# Furry Music Videos



## Rivercoon (Nov 17, 2017)

Have any furry music makers made their own music videos?
By this I mean both the music and visuals being original. Not editing anime or other existing video clips to their music or adding art/video to someone else's song.


----------



## EmpressCiela (Nov 18, 2017)

I haven't made any in the past, but I'm working on one. kinda.


----------



## Rivercoon (Nov 18, 2017)

AkuroZinnui said:


> I haven't made any in the past, but I'm working on one. kinda.

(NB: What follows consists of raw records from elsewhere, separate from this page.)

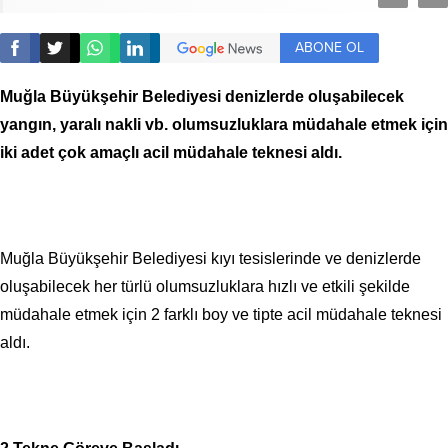
ABONE OL
Muğla Büyükşehir Belediyesi denizlerde oluşabilecek
yangın, yaralı nakli vb. olumsuzluklara müdahale etmek için
iki adet çok amaçlı acil müdahale teknesi aldı.
Muğla Büyükşehir Belediyesi kıyı tesislerinde ve denizlerde
oluşabilecek her türlü olumsuzluklara hızlı ve etkili şekilde
müdahale etmek için 2 farklı boy ve tipte acil müdahale teknesi
aldı.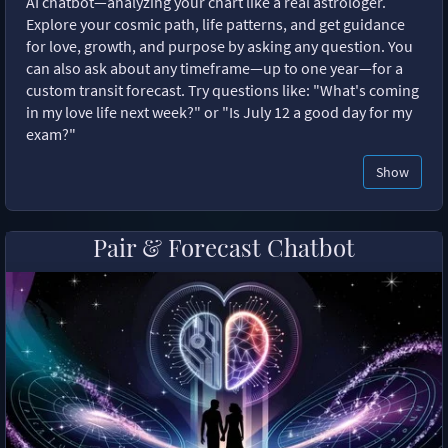
AI chatbot—analyzing your chart like a real astrologer.
Explore your cosmic path, life patterns, and get guidance
for love, growth, and purpose by asking any question. You
can also ask about any timeframe—up to one year—for a
custom transit forecast. Try questions like: "What's coming
in my love life next week?" or "Is July 12 a good day for my
exam?"
Show
Pair & Forecast Chatbot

I'll be looking forward to seeing what you come up with.


----------



## KiokuChan (Jan 18, 2018)

I don't know about any one here but I have seen a few furry music videos (fmvs? ) on youtube that were original animation.
This one is somewhat well known (I think it's cool but it's a bit violent if you don't like that):




Also Vivziepop has done a few songs with her characters. I think this is the most complete/known result (the style is really original and the animation is very good):




There's also this which is a weird old school style. (Also a little violent):




Here's one more.. I'm not sure if this is completely an fmv but I guess it is one at least at parts I'd say (once again an odd style, and a bit violent at the end):





Not sure why all my examples but one were gory animations. I'm also not sure why all for were very highly stylized, in different atypical ways. They are just the ones I happen to know.


----------